L'histoire

Les barrages automatisés de l’Aisne et de la Meuse s’inscrivent dans le programme de modernisation de la voie d’eau de VNF avec le remplacement des barrages manuels à aiguilles.

Barrage de Joigny-sur-Meuse
dans les Ardennes

Les barrages à aiguilles ont été inventés en 1834 par Charles-Antoine Poirée (1785-1873), Ingénieur en chef des Ponts et Chaussées originaire de Soissons dans l’Aisne. Une innovation capitale dans la navigation fluviale du 19ème siècle. Le premier barrage de ce type est établi sur l’Yonne, près de Clamecy dans la Nièvre. Cette invention a valu à Poirée la Grande Médaille d’honneur de l’Exposition universelle de 1855.

Mis en place sur la Meuse entre 1870 et 1875, ce système ingénieux de barrage mobile couplé aux écluses a révolutionné la navigation en permettant de contrôler le niveau d’eau du fleuve et d’assurer ainsi un tirant d’eau et un tirant d’air suffisants pour les bateaux. Ce contrôle était exercé par les barragistes chargés de placer manuellement les aiguilles de bois côte à côte pour former un rideau perpendiculaire au courant.

Les 25 barrages à aiguilles  situés entre Givet et Verdun sur la Meuse et les  6 barrages à aiguilles situés entre Compiègne et Soissons sur l’Aisne ont été progressivement remplacés par :

  • 2  barrages automatiques à clapets à Monthermé en 2001 et à Givet en 2008
  • 29 barrages automatiques à bouchures gonflables à l’eau entre 2017 et 2020 

Fonctionnement du
barrage à aiguilles

Fonctionnement du barrage à aiguilles

Les cadres métalliques de 110 cm de large et de 250 cm de haut environ sont appelés « fermettes ». Ces fermettes fixées aux pierres maçonnées au fond du lit du fleuve par un axe en rotation peuvent ainsi pivoter pour s’effacer sur le fond en cas de crue et laisser le libre passage des eaux. Elles sont reliées entre elles par des barres d’assemblage et des chaînes et accueillent des caillebotis formant une passerelle de manœuvre.

Les chevrons de bois ou « aiguilles » sont placés en appui sur les fermettes et contre un butoir (ou heurtoir) sur le radier dans le fond du cours d’eau.

Une aiguille mesure 7 cm de côté avec une tête arrondie permettant une meilleure prise en main. Haute de 2,80 à 3,10m, chaque aiguille pèse de 11 à 14 kg à sec et se manipule à force de bras. L’extrémité est peinte d’une couleur différente pour chaque barrage afin de les identifier lorsqu’elles s’échappent dans le courant.

La régulation du niveau s’effectue en ajoutant ou en retirant des aiguilles en fonction des conditions météorologiques, avec une précision relative dans la tenue de la ligne d’eau du fait du temps d’intervention.

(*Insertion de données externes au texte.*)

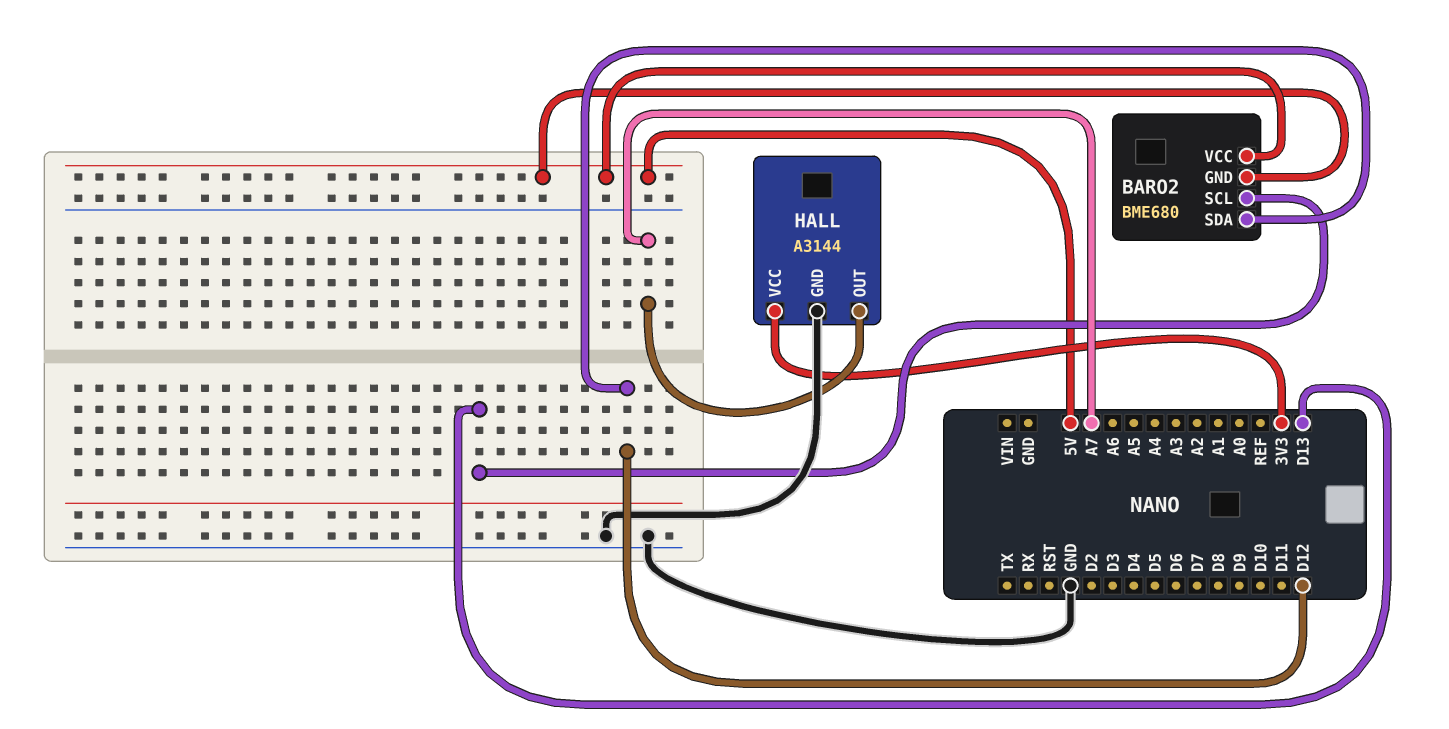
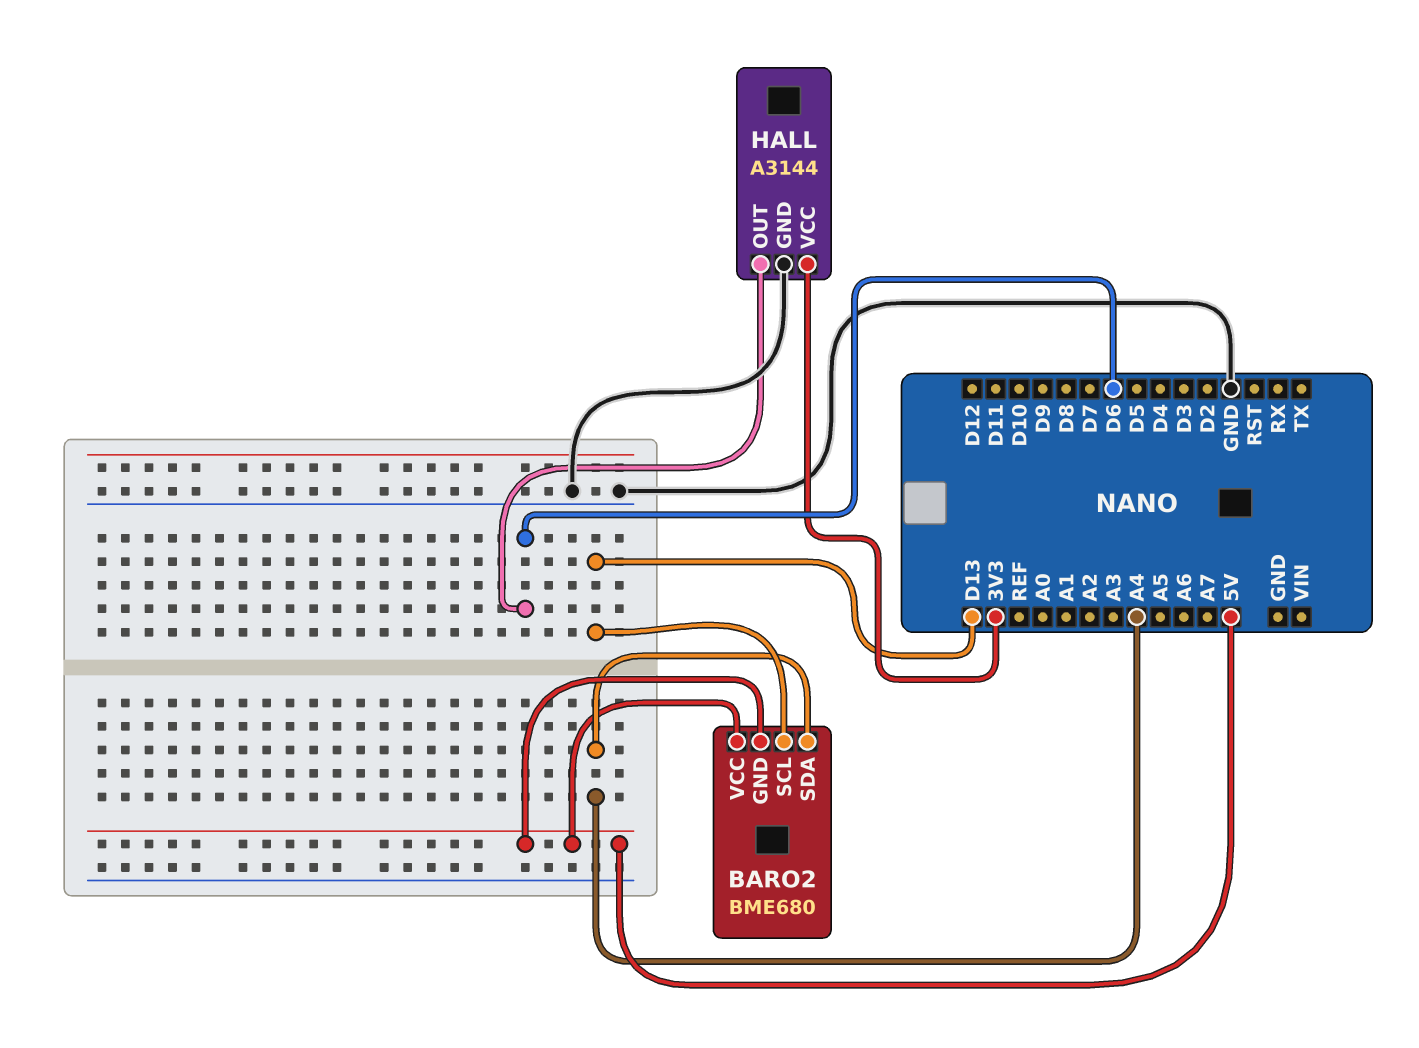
BARO2 pin SDA: D12 -> A4
HALL pin OUT: A7 -> D6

Barragiste, un métier difficile

La régulation du niveau s’effectue en ajoutant ou en retirant des aiguilles en fonction des conditions météorologiques, avec une précision relative dans la tenue de la ligne d’eau du fait du temps d’intervention.
Les barragistes ont toujours fait preuve de courage face au courant pour manipuler avec force et dextérité les 1200 aiguilles qui composent en moyenne un barrage. En période de crue lorsqu’il fallait « coucher le barrage » c’est-à-dire l’effacer pour laisser l’eau s’écouler, une équipe de 4 barragistes pouvait être astreinte à intervenir 30 heures consécutives de jour comme de nuit dans des conditions climatiques parfois extrêmes. De surcroit il était nécessaire du fait de l’action conjuguée de l’eau et du vent durant la période hivernale, de dégager au plus vite le barrage à l’aide de treuils et de tronçonneuses pour évacuer les embâcles (végétaux, glace, bois flottant obstruant les barrages).

Améliorer la sécurité
des personnes

Le remplacement des barrages manuels à aiguilles par des barrages automatisés vise à proposer des conditions de travail améliorées et sûres aux hommes et aux femmes qui en assurent l’exploitation et la maintenance.